Tables? you got tables? Vermont varies from test location to test location. I guess that's what happens when you take the test a couple of times. Has been large single occupancy to double occupancy tables. Nothing worse then someone erasing while you're trying to write.


----------



## hombre (Mar 28, 2011)

Anyone know what the situation is like at the Seattle Center?


----------



## maryannette (Mar 28, 2011)

There are many things you can do to improve your own conditions -- ear plugs, cushion for chair, towel or pad to lay over the chair back, etc. Take paper clamps and clips that might be helpful in holding a place in an open book. Better to have something and not need it than need it and not have it.


----------



## Dexman PE (Mar 28, 2011)

This is what we had in CO:







Seriously though, we had metal folding chairs (I brought my own cushion) and had to share standard folding tables (2 per table). I was very lucky to know the guy who I shared a table with, so it helped with relax me a bit.


----------



## Matt-NM (Mar 29, 2011)

I took the test in Albuquerque in April 2008. The tables sucked. They were narrow and seemed to be very tall. I remember the MERM, and other books, being at about chest height. It was hard to see unless I tilted them upward, which was a pain. There were two people per table, and even floor space was sparce. You could tell that they were set up by facility people without any concern to what type of event was taking place. Bottom line, don't assume that you will have the space equivalent to what you were probably used to studying with.


----------



## lady_j (Mar 29, 2011)

hombre said:


> Anyone know what the situation is like at the Seattle Center?


I'll be there too!

I sat for the FE last year at Seattle Center, which is the day after the PE exam in the same room so I am going off of the assumption that it is the same set-up.... 
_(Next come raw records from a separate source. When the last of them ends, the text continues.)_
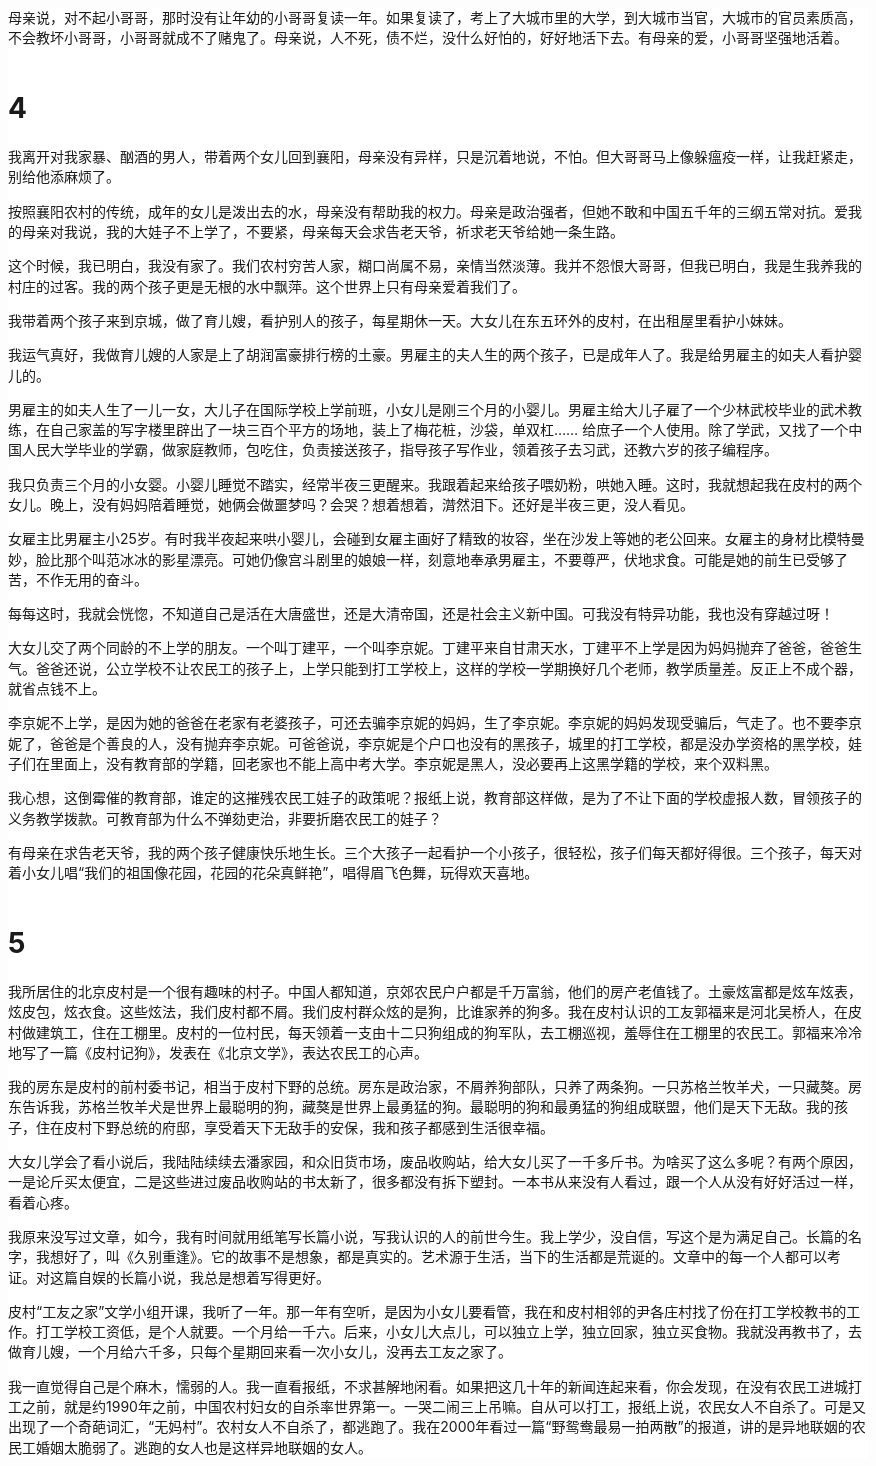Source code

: 母亲说，对不起小哥哥，那时没有让年幼的小哥哥复读一年。如果复读了，考上了大城市里的大学，到大城市当官，大城市的官员素质高，不会教坏小哥哥，小哥哥就成不了赌鬼了。母亲说，人不死，债不烂，没什么好怕的，好好地活下去。有母亲的爱，小哥哥坚强地活着。

# 4

我离开对我家暴、酗酒的男人，带着两个女儿回到襄阳，母亲没有异样，只是沉着地说，不怕。但大哥哥马上像躲瘟疫一样，让我赶紧走，别给他添麻烦了。

按照襄阳农村的传统，成年的女儿是泼出去的水，母亲没有帮助我的权力。母亲是政治强者，但她不敢和中国五千年的三纲五常对抗。爱我的母亲对我说，我的大娃子不上学了，不要紧，母亲每天会求告老天爷，祈求老天爷给她一条生路。

这个时候，我已明白，我没有家了。我们农村穷苦人家，糊口尚属不易，亲情当然淡薄。我并不怨恨大哥哥，但我已明白，我是生我养我的村庄的过客。我的两个孩子更是无根的水中飘萍。这个世界上只有母亲爱着我们了。

我带着两个孩子来到京城，做了育儿嫂，看护别人的孩子，每星期休一天。大女儿在东五环外的皮村，在出租屋里看护小妹妹。

我运气真好，我做育儿嫂的人家是上了胡润富豪排行榜的土豪。男雇主的夫人生的两个孩子，已是成年人了。我是给男雇主的如夫人看护婴儿的。

男雇主的如夫人生了一儿一女，大儿子在国际学校上学前班，小女儿是刚三个月的小婴儿。男雇主给大儿子雇了一个少林武校毕业的武术教练，在自己家盖的写字楼里辟出了一块三百个平方的场地，装上了梅花桩，沙袋，单双杠…… 给庶子一个人使用。除了学武，又找了一个中国人民大学毕业的学霸，做家庭教师，包吃住，负责接送孩子，指导孩子写作业，领着孩子去习武，还教六岁的孩子编程序。

我只负责三个月的小女婴。小婴儿睡觉不踏实，经常半夜三更醒来。我跟着起来给孩子喂奶粉，哄她入睡。这时，我就想起我在皮村的两个女儿。晚上，没有妈妈陪着睡觉，她俩会做噩梦吗？会哭？想着想着，潸然泪下。还好是半夜三更，没人看见。

女雇主比男雇主小25岁。有时我半夜起来哄小婴儿，会碰到女雇主画好了精致的妆容，坐在沙发上等她的老公回来。女雇主的身材比模特曼妙，脸比那个叫范冰冰的影星漂亮。可她仍像宫斗剧里的娘娘一样，刻意地奉承男雇主，不要尊严，伏地求食。可能是她的前生已受够了苦，不作无用的奋斗。

每每这时，我就会恍惚，不知道自己是活在大唐盛世，还是大清帝国，还是社会主义新中国。可我没有特异功能，我也没有穿越过呀！

大女儿交了两个同龄的不上学的朋友。一个叫丁建平，一个叫李京妮。丁建平来自甘肃天水，丁建平不上学是因为妈妈抛弃了爸爸，爸爸生气。爸爸还说，公立学校不让农民工的孩子上，上学只能到打工学校上，这样的学校一学期换好几个老师，教学质量差。反正上不成个器，就省点钱不上。

李京妮不上学，是因为她的爸爸在老家有老婆孩子，可还去骗李京妮的妈妈，生了李京妮。李京妮的妈妈发现受骗后，气走了。也不要李京妮了，爸爸是个善良的人，没有抛弃李京妮。可爸爸说，李京妮是个户口也没有的黑孩子，城里的打工学校，都是没办学资格的黑学校，娃子们在里面上，没有教育部的学籍，回老家也不能上高中考大学。李京妮是黑人，没必要再上这黑学籍的学校，来个双料黑。

我心想，这倒霉催的教育部，谁定的这摧残农民工娃子的政策呢？报纸上说，教育部这样做，是为了不让下面的学校虚报人数，冒领孩子的义务教学拨款。可教育部为什么不弹劾吏治，非要折磨农民工的娃子？

有母亲在求告老天爷，我的两个孩子健康快乐地生长。三个大孩子一起看护一个小孩子，很轻松，孩子们每天都好得很。三个孩子，每天对着小女儿唱“我们的祖国像花园，花园的花朵真鲜艳”，唱得眉飞色舞，玩得欢天喜地。

# 5

我所居住的北京皮村是一个很有趣味的村子。中国人都知道，京郊农民户户都是千万富翁，他们的房产老值钱了。土豪炫富都是炫车炫表，炫皮包，炫衣食。这些炫法，我们皮村都不屑。我们皮村群众炫的是狗，比谁家养的狗多。我在皮村认识的工友郭福来是河北吴桥人，在皮村做建筑工，住在工棚里。皮村的一位村民，每天领着一支由十二只狗组成的狗军队，去工棚巡视，羞辱住在工棚里的农民工。郭福来冷冷地写了一篇《皮村记狗》，发表在《北京文学》，表达农民工的心声。

我的房东是皮村的前村委书记，相当于皮村下野的总统。房东是政治家，不屑养狗部队，只养了两条狗。一只苏格兰牧羊犬，一只藏獒。房东告诉我，苏格兰牧羊犬是世界上最聪明的狗，藏獒是世界上最勇猛的狗。最聪明的狗和最勇猛的狗组成联盟，他们是天下无敌。我的孩子，住在皮村下野总统的府邸，享受着天下无敌手的安保，我和孩子都感到生活很幸福。

大女儿学会了看小说后，我陆陆续续去潘家园，和众旧货市场，废品收购站，给大女儿买了一千多斤书。为啥买了这么多呢？有两个原因，一是论斤买太便宜，二是这些进过废品收购站的书太新了，很多都没有拆下塑封。一本书从来没有人看过，跟一个人从没有好好活过一样，看着心疼。

我原来没写过文章，如今，我有时间就用纸笔写长篇小说，写我认识的人的前世今生。我上学少，没自信，写这个是为满足自己。长篇的名字，我想好了，叫《久别重逢》。它的故事不是想象，都是真实的。艺术源于生活，当下的生活都是荒诞的。文章中的每一个人都可以考证。对这篇自娱的长篇小说，我总是想着写得更好。

皮村“工友之家”文学小组开课，我听了一年。那一年有空听，是因为小女儿要看管，我在和皮村相邻的尹各庄村找了份在打工学校教书的工作。打工学校工资低，是个人就要。一个月给一千六。后来，小女儿大点儿，可以独立上学，独立回家，独立买食物。我就没再教书了，去做育儿嫂，一个月给六千多，只每个星期回来看一次小女儿，没再去工友之家了。

我一直觉得自己是个麻木，懦弱的人。我一直看报纸，不求甚解地闲看。如果把这几十年的新闻连起来看，你会发现，在没有农民工进城打工之前，就是约1990年之前，中国农村妇女的自杀率世界第一。一哭二闹三上吊嘛。自从可以打工，报纸上说，农民女人不自杀了。可是又出现了一个奇葩词汇，“无妈村”。农村女人不自杀了，都逃跑了。我在2000年看过一篇“野鸳鸯最易一拍两散”的报道，讲的是异地联姻的农民工婚姻太脆弱了。逃跑的女人也是这样异地联姻的女人。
Its a VERY large room, tables about 8 ft long and ~ 3 ft wide, shared by 2 people. I can't remember the stability of the tables, they were a little flimsy I think. I remember the chairs being the folding metal variety, not too comfortable, I think I sat on a sweater.

There is possibly one clock in the room, so make sure to bring your own timepiece! I also brought earplugs, the room is basically a gymnasium so sound bounces off of everywhere.
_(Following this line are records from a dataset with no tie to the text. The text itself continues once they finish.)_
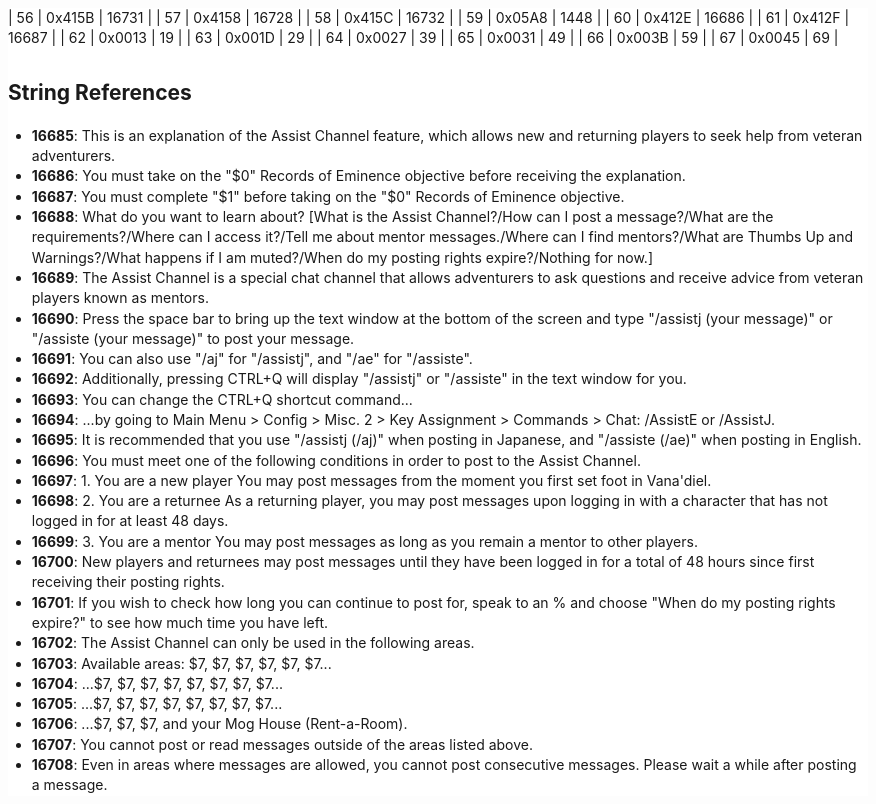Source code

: |      56 | 0x415B      |       16731 |
|      57 | 0x4158      |       16728 |
|      58 | 0x415C      |       16732 |
|      59 | 0x05A8      |        1448 |
|      60 | 0x412E      |       16686 |
|      61 | 0x412F      |       16687 |
|      62 | 0x0013      |          19 |
|      63 | 0x001D      |          29 |
|      64 | 0x0027      |          39 |
|      65 | 0x0031      |          49 |
|      66 | 0x003B      |          59 |
|      67 | 0x0045      |          69 |

## String References

- **16685**: This is an explanation of the Assist Channel feature, which allows new and returning players to seek help from veteran adventurers.
- **16686**: You must take on the "$0" Records of Eminence objective before receiving the explanation.
- **16687**: You must complete "$1" before taking on the "$0" Records of Eminence objective.
- **16688**: What do you want to learn about? [What is the Assist Channel?/How can I post a message?/What are the requirements?/Where can I access it?/Tell me about mentor messages./Where can I find mentors?/What are Thumbs Up and Warnings?/What happens if I am muted?/When do my posting rights expire?/Nothing for now.]
- **16689**: The Assist Channel is a special chat channel that allows adventurers to ask questions and receive advice from veteran players known as mentors.
- **16690**: Press the space bar to bring up the text window at the bottom of the screen and type "/assistj (your message)" or "/assiste (your message)" to post your message.
- **16691**: You can also use "/aj" for "/assistj", and "/ae" for "/assiste".
- **16692**: Additionally, pressing CTRL+Q will display "/assistj" or "/assiste" in the text window for you.
- **16693**: You can change the CTRL+Q shortcut command...
- **16694**: ...by going to Main Menu > Config > Misc. 2 > Key Assignment > Commands > Chat: /AssistE or /AssistJ.
- **16695**: It is recommended that you use "/assistj (/aj)" when posting in Japanese, and "/assiste (/ae)" when posting in English.
- **16696**: You must meet one of the following conditions in order to post to the Assist Channel.
- **16697**: 1. You are a new player You may post messages from the moment you first set foot in Vana'diel.
- **16698**: 2. You are a returnee As a returning player, you may post messages upon logging in with a character that has not logged in for at least 48 days.
- **16699**: 3. You are a mentor You may post messages as long as you remain a mentor to other players.
- **16700**: New players and returnees may post messages until they have been logged in for a total of 48 hours since first receiving their posting rights.
- **16701**: If you wish to check how long you can continue to post for, speak to an % and choose "When do my posting rights expire?" to see how much time you have left.
- **16702**: The Assist Channel can only be used in the following areas.
- **16703**: Available areas: $7, $7, $7, $7, $7, $7...
- **16704**: ...$7, $7, $7, $7, $7, $7, $7, $7...
- **16705**: ...$7, $7, $7, $7, $7, $7, $7, $7...
- **16706**: ...$7, $7, $7, and your Mog House (Rent-a-Room).
- **16707**: You cannot post or read messages outside of the areas listed above.
- **16708**: Even in areas where messages are allowed, you cannot post consecutive messages. Please wait a while after posting a message.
Also important - I think that the Seattle Center Food Court is currently under construction (or it will be VERY soon) and therefore I am uncertain that food establishments will be open. I am bringing all of my own food, drink, etc for this reason.


----------



## tesla314 (Apr 3, 2011)

Seattle:

Me three. And like LadyJ, I'm going on 4-year-old EIT memories of the place. I remember it the same way she does.
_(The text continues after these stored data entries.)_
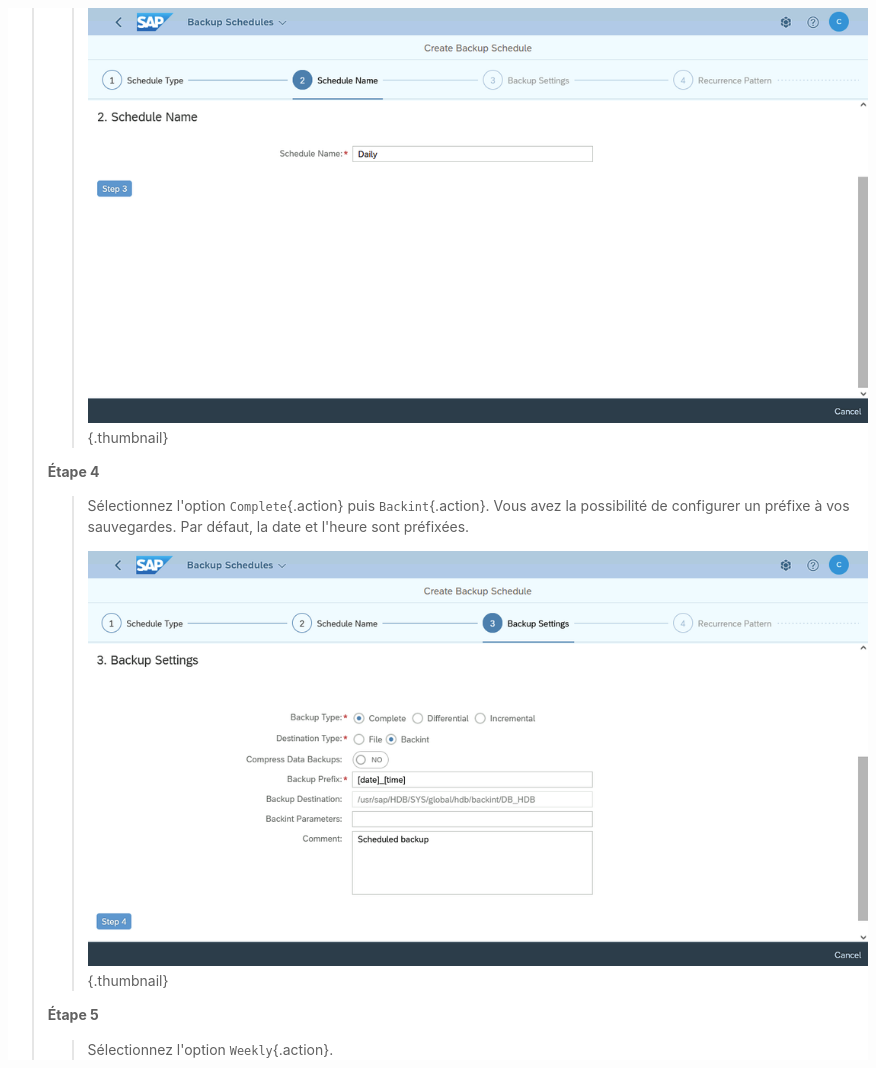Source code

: >> ![backup_scheduling_03](images/backup_scheduling/backup_scheduling_03.png){.thumbnail}
>>
> **Étape 4**
>>
>> Sélectionnez l'option `Complete`{.action} puis `Backint`{.action}. Vous avez la possibilité de configurer un préfixe à vos sauvegardes. Par défaut, la date et l'heure sont préfixées.
>>
>> ![backup_scheduling_04](images/backup_scheduling/backup_scheduling_04.png){.thumbnail}
>>
> **Étape 5**
>>
>> Sélectionnez l'option `Weekly`{.action}.
>>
I'm hoping that there will be fewer people for the PE so we'll each get one of those tables to ourselves, but "if wishes were horses" and all that...

Seattle Center's website says Whirligig is taking over the Center House this week, so I wouldn't count on being able to fight our way past hundreds of little kids at the food court. I'm just going to pack a lunch.


----------



## speedyox (Apr 5, 2011)

snickerd3 said:


> dianevp said:
> 
> 
> > HankMardukas said:
> ...


In Hillside (Chicago Area) the tables were about 20" deep by 6' long with 2 people to a table. I had a mountain of references for the Computer Exam so I put them all on the floor but was later told that all material had to be on the desk for inspection.

As I was stacking everything on the table, there were jokes about none of the candidates being qualified to determine if the table could handle the load. The guy sitting next to me wasn't amused.

Even with all my references, I had room to work. I kept my texts on the top edge of the desk in 3 or 4 piles and had my test booklet, scantron, and open reference in front of them. I didn't have room for more than one text to be open at the same time unless I stacked them on top of each other or on top of my test (I occasionally did both) but I had brought 2 straightedges with me (bookmarks aren't allowed since they are loose paper but the rules specifically allowed 2 straightedges) to use as bookmarks so I could mark my place and return a book to the pile.


----------